Social justice groups agree there is still more work to be done and question how much progress has been made. Members from the organization Wealth and Disparities in the Black Community used the public comment section of the meeting to express disappointment in the Board of Supervisors for not instilling “actual discipline and actual enforcing” for “officers who have the power of life and death in their hands.”
“Clearly, the reforms that have been put in place are not keeping people from dying, keeping people from being traumatized, and abused by police officers,” said one speaker.
“Despite the view that Chief Scott has presented tonight, there’s been no improvements in the racist policing and racist attitudes within the SFPD,” another speaker said. “The system continues to suffer outrageous disproportionate outcomes due to San Francisco’s racist policing.”
Disproportionate numbers improving
The group cited SFPD’s latest quarterly statistics showing that although the department has decreased its use of force incidents by 65 percent since 2016, 38 percent of those instances are still against Black residents, compared to 27 percent of cases against white ones.
Scott admitted that, though the numbers are still disproportionate, they are decreasing.
“It forces us to relook at what we do and be able to be adaptable and flexible enough to change directions on our policies and our protocols. That’s the beauty of reform and having an infrastructure to support that type of flexibility and adaptability,” Scott said.

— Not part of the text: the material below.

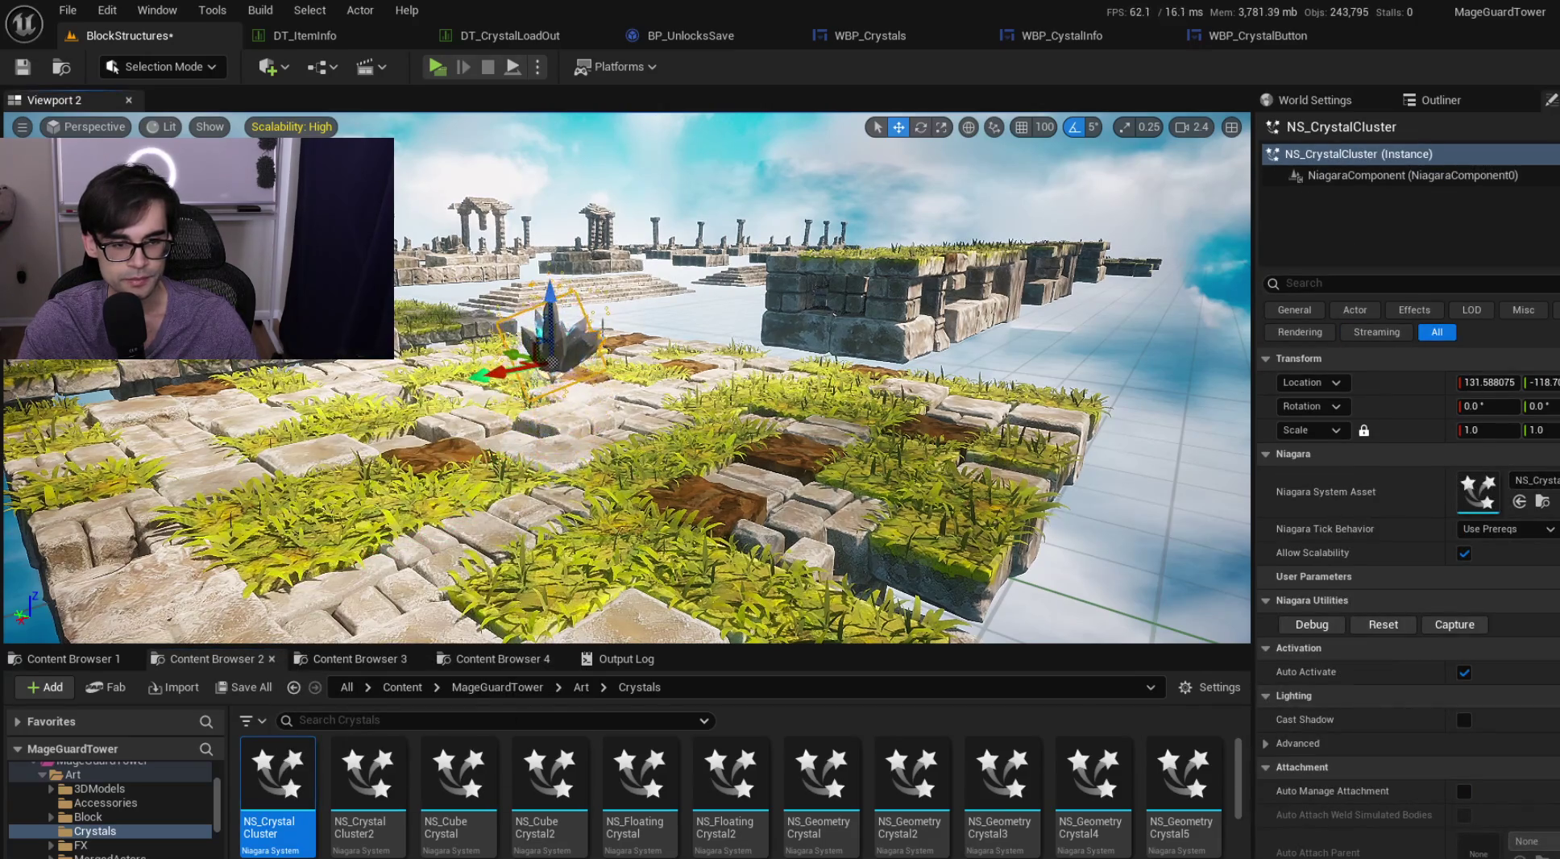
{"action": "mouse_move", "coordinate": [723, 411]}
{"action": "left_mouse_down"}
{"action": "mouse_move", "coordinate": [651, 429]}
{"action": "mouse_move", "coordinate": [488, 402]}
{"action": "left_mouse_up"}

Supervisor Myrna Melgar said that data and consultants can be insightful, but numbers cannot make up for the department’s history with residents. She wants to see long-lasting change come from within the Police Department.
“As we’re going into budget season, what I’d like to do is to make sure that the resources are used for that culture change, to increase the capacity of your folks, to get them to understand what they’re doing, and why, because it will make them better,” Melgar told Scott. “Not to farm out any of these activities so that you can just produce the numbers for us, because I don’t think that that’s particularly useful in the long run.”
Supervisor Shamann Walton said the city still has a long way to go to get to a trusting relationship between the police and the communities they serve.
“On this day, remember George Floyd, and see the hate that some people have for human beings, just because of the color of their skin,” Walton said.